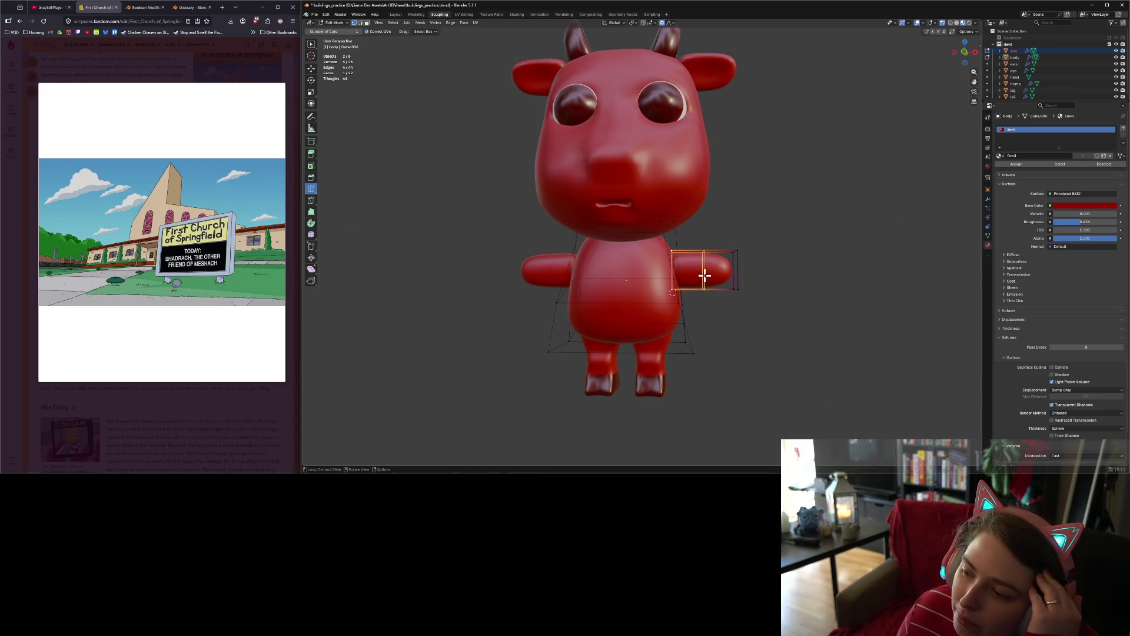
left_click(705, 275)
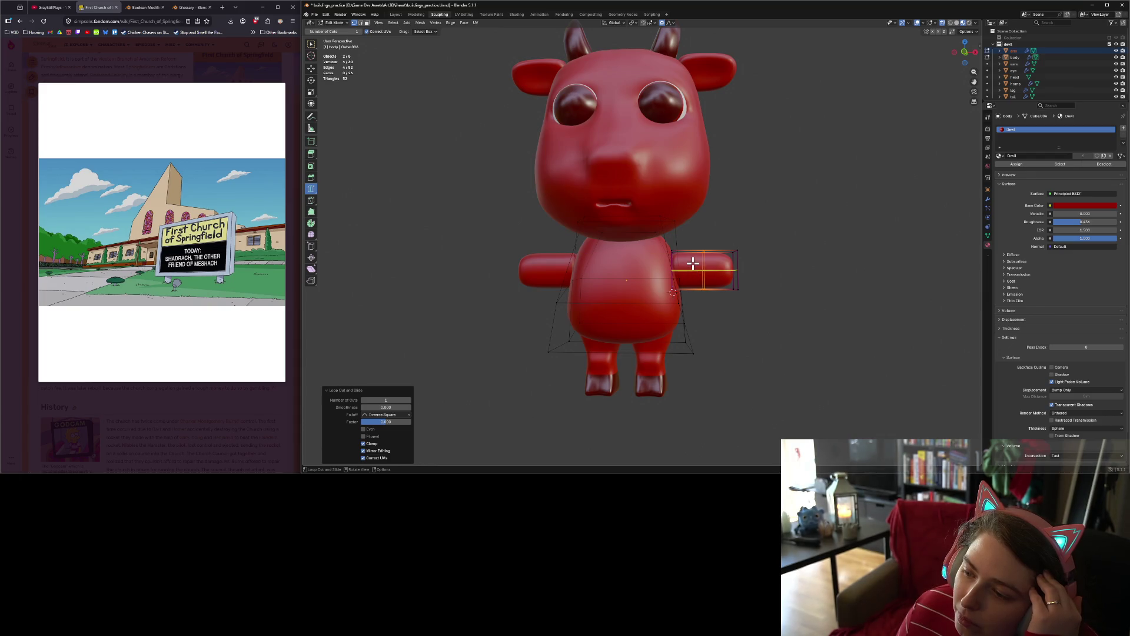
left_click(409, 400)
left_click(410, 401)
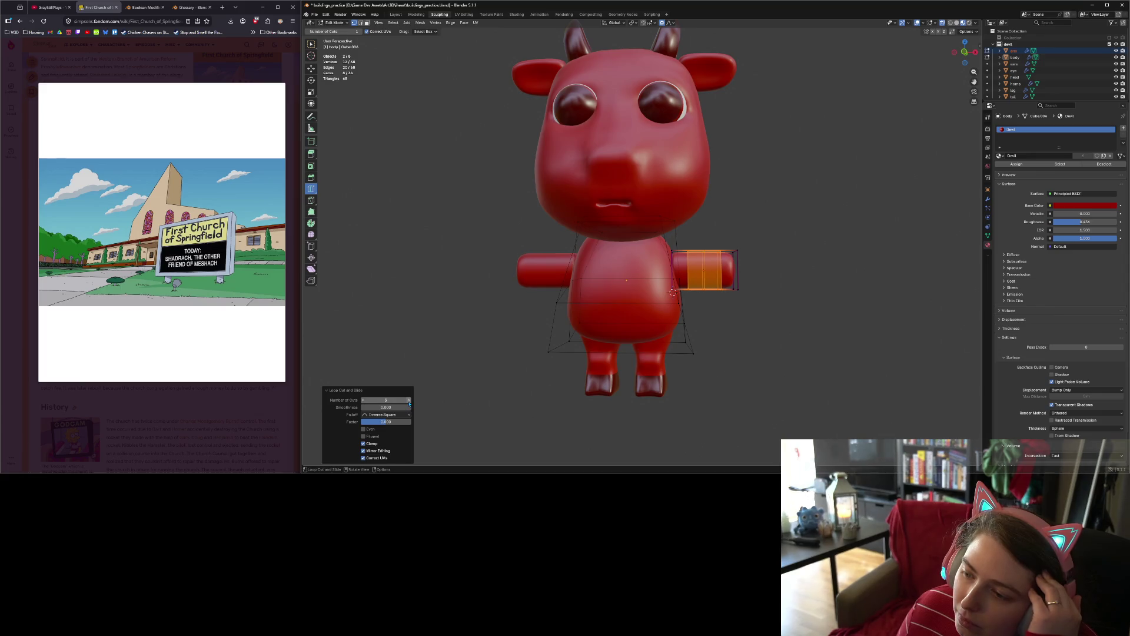
Step: Return to Object Mode and enter Edit Mode on the arm alone
key("a")
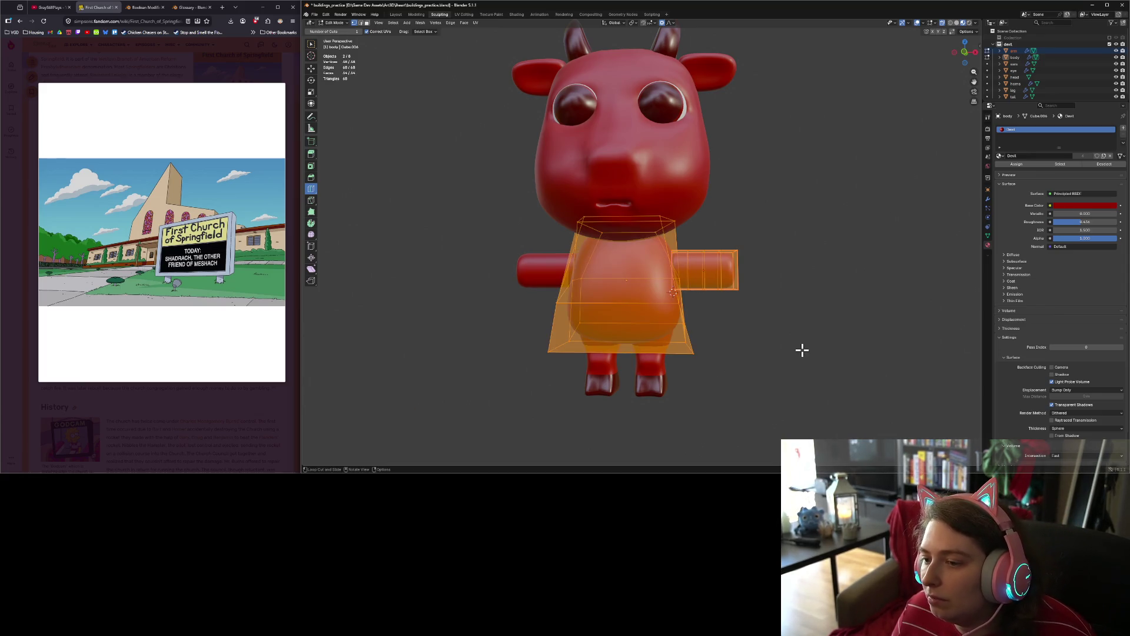
key("Tab")
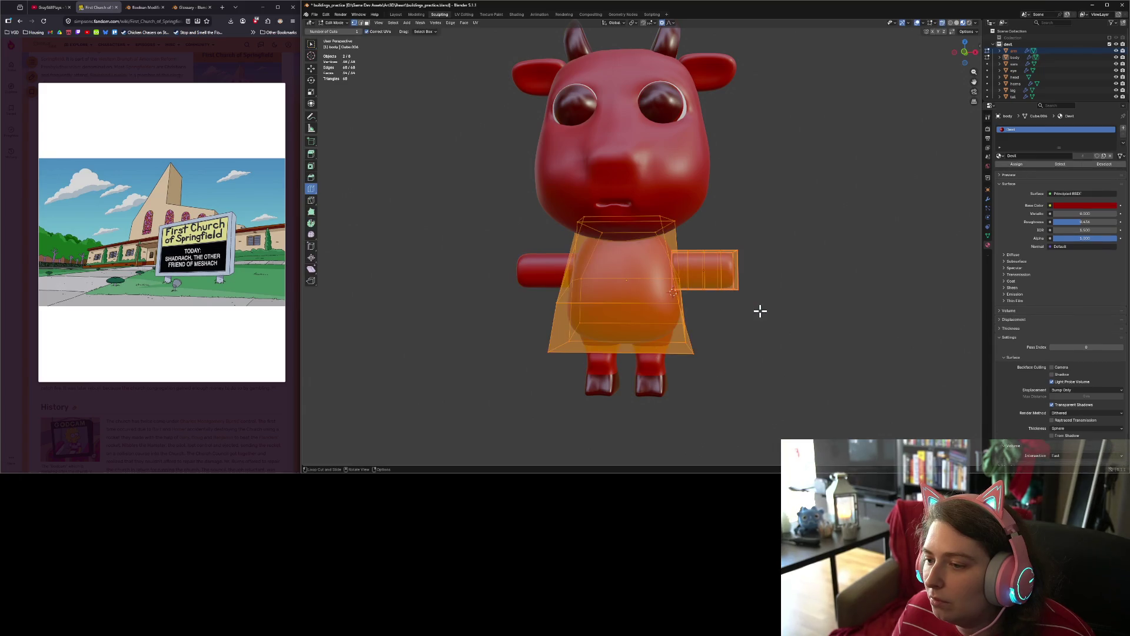
left_click(714, 278)
key("Tab")
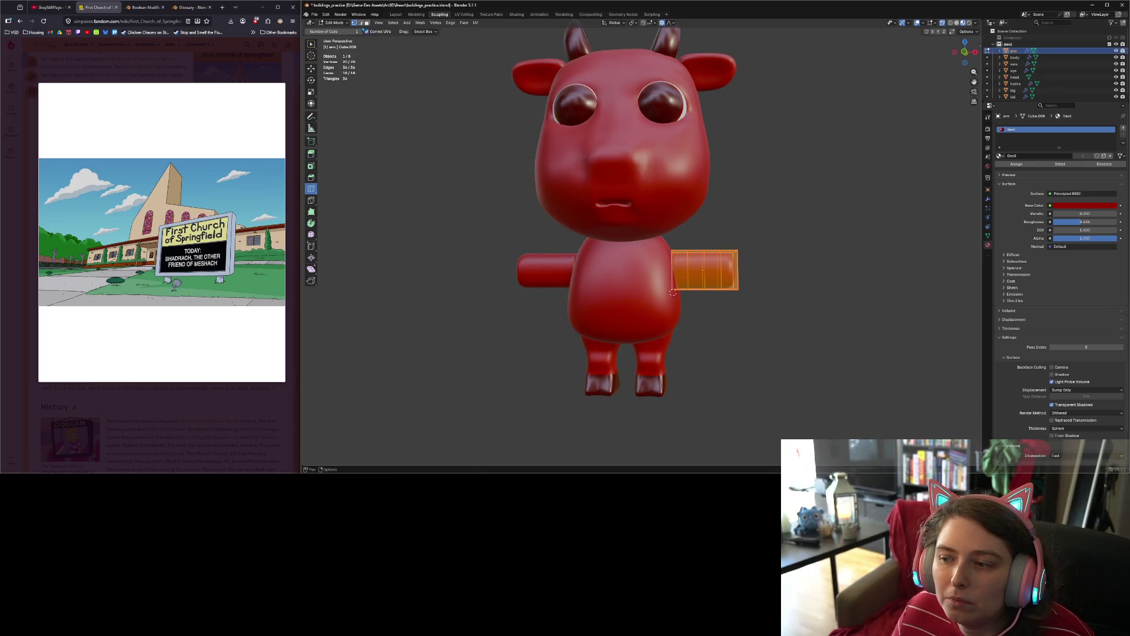
Step: Box-select the arm's outer-end vertices and crease their edges to about 0.904
key("shift+e")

-*-

**YOUR INSTRUCTIONS**
Copy out, from the listing above, every line that contains the string "Step".

**TASK SOLUTION**
Step: Return to Object Mode and enter Edit Mode on the arm alone
Step: Box-select the arm's outer-end vertices and crease their edges to about 0.904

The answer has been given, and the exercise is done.